The STARGLO trial is the first to explore the application of a bispecific antibody (glofitamab) in 2L+ DLBCL, comparing its combination with GemOx to its use with R-GemOx, a regimen with demonstrated efficacy in R/R DLBCL and commonly used in ASCT-ineligible patients.^19-21  This study met its primary endpoint in demonstrating an OS benefit of Glofit-GemOx or R-GemOx. Based on the study findings, these combinations are primed to be used in the treatment of 2L+ DLBCL.

However, some questions remain about this trial, the foremost being the currently limited uptake of bispecific antibodies due to a lack of institutional structure in dealing with treatment-specific adverse events such as CRS and ICANS. Specific to the STARGLO study, ASCT ineligibility no longer holds the same meaning as it did in the pre-CAR-T era, especially in the U.S. As this study enrolled approximately 67% of patients with refractory disease, most of whom were CAR-T naive, it is safe to assume that most would have been eligible for and would have received CAR-T in the U.S. This is especially true given that most of the current bispecific use is at centers approved to provide and capable of administering CAR-T. Additionally, of the study’s 274 enrolled patients, the vast majority were enrolled in Asia and Australia, with only 25 (9%) enrolled/treated at sites in the U.S. While the study authors provide no clear explanation for the discrepancy in regional enrollment, it is hard to ignore that most of the participating sites in the U.S. are academic centers with access to CAR-T, where the SOC would hold little appeal in most cases. Another issue of concern is the region-specific OS benefit of Glofit-GemOx, which shines in Asia and Australia, diminishes to a flicker in Europe, and is extinguished among the few U.S. patients enrolled. In addition, the time interval to new anti-lymphoma therapies or death for Glofit-GemOx is greatest in patients treated outside of Europe or North American (2.8 and 4.3 months, respectively).

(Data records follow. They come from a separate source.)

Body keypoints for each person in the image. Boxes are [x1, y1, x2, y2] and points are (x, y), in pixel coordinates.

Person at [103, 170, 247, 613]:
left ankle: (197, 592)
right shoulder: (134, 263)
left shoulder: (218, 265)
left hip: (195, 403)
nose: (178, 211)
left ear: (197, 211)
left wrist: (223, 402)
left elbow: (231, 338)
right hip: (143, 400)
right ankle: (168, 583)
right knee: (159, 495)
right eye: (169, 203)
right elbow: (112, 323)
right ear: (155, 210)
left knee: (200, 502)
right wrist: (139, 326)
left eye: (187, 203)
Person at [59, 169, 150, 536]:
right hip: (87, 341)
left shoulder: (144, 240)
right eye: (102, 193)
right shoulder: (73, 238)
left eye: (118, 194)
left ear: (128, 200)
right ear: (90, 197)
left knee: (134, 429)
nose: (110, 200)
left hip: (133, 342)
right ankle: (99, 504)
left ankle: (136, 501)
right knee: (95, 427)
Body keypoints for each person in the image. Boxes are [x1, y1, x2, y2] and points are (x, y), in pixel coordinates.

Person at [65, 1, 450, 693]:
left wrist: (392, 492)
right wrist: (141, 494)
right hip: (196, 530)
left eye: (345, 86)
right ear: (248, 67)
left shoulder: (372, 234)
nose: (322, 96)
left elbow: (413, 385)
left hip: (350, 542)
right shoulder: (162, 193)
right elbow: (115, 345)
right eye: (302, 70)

Given these concerns, it’s not difficult to ascertain the true scope of this trial’s “GLO,” especially for U.S. providers. For those with refractory disease, the SOC within the U.S. should remain CAR-T, given its noted benefits in this patient population. Yet even in this space, given what is required to administer CAR-T from both an institutional and patient perspective, such treatment is not an option for all. As such, the STARGLO regimen allows for a potentially curative therapy to be administered at sites that are willing to provide and are capable of administering bispecific antibodies. For the minority of patients who have relapsed disease and are ineligible for ASCT, this regimen demonstrates significant benefit over GemOx alone, but was this the best comparative arm for these patients? Several other novel regimens have demonstrated impressive overall and complete responses in patients with relapsed disease.^22-27  How would Glofit-GemOx compare to regimens that are logistically as easy or easier to administer and have the benefit of not including chemotherapy?